Non-Markovian dynamics of mixed-state geometric phase of dissipative qubits

TL;DR

This paper studies how non-Markovian effects and counter-rotating terms influence the geometric phase of a dissipative qubit, revealing significant differences from approximate models that neglect these terms.

Contribution

It demonstrates that counter-rotating terms critically affect the geometric phase in non-Markovian dynamics, challenging previous approximations that predict phase jumps.

Findings

Exact results show no $ ext{pi}$-phase jump in geometric phase.

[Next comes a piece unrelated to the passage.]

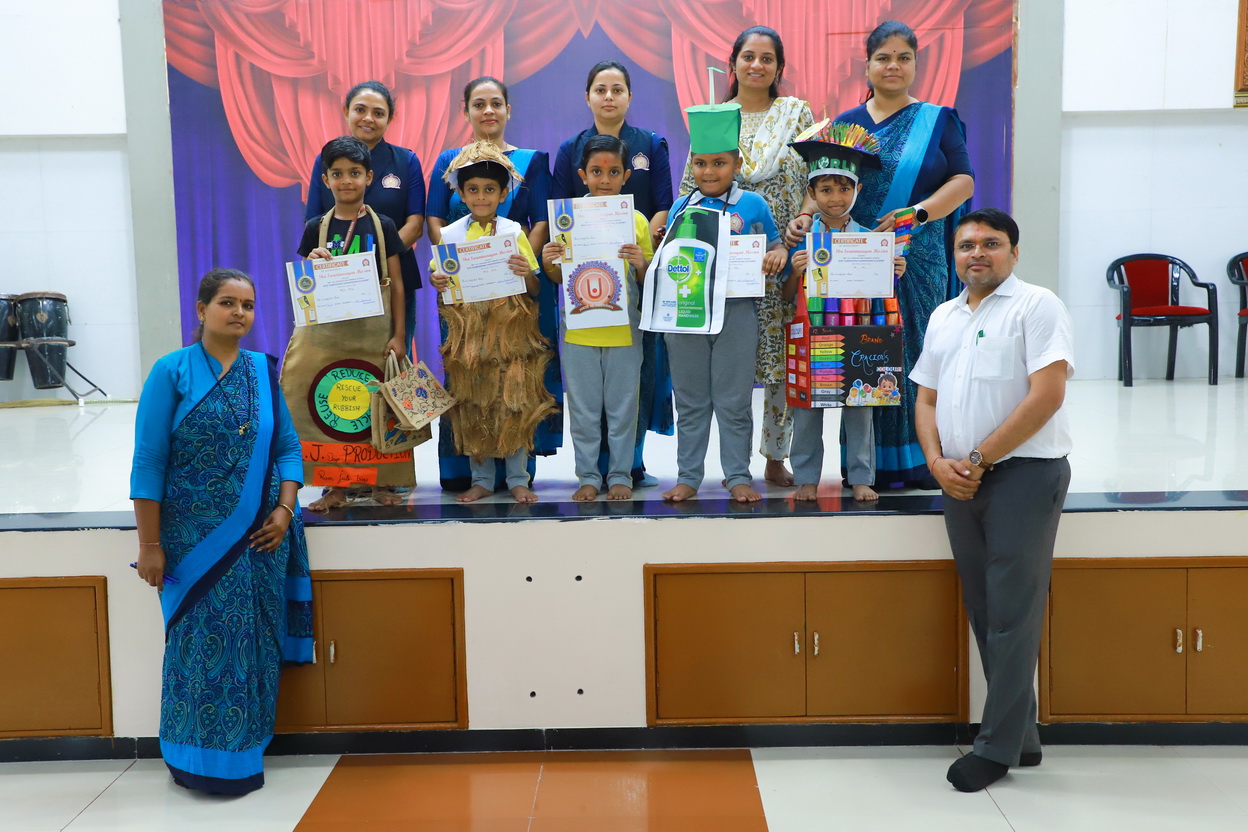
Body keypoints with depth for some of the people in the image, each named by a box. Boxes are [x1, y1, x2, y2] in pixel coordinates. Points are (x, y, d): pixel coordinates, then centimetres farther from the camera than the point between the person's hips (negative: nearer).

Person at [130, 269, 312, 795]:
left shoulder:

Counter-rotating terms significantly alter the geometric phase.

RWA-based models predict phase jumps not observed in exact solutions.

Abstract

We investigate the geometric phase of a two-level atom (qubit) coupled to a bosonic reservoir with Lorentzian spectral density, and find that for the non-Markovian dynamics in which rotating-wave approximation (RWA) is performed, geometric phase has a $\pi$-phase jump at the nodal point. However, the exact result without RWA given by hierarchy equation of motion method shows that there is no such a phase jump or nodal structure in geometric phase. Thus our results demonstrate that the counter-rotating terms significantly contribute to the geometric phase in multi-mode Hamiltonian under certain circumstances.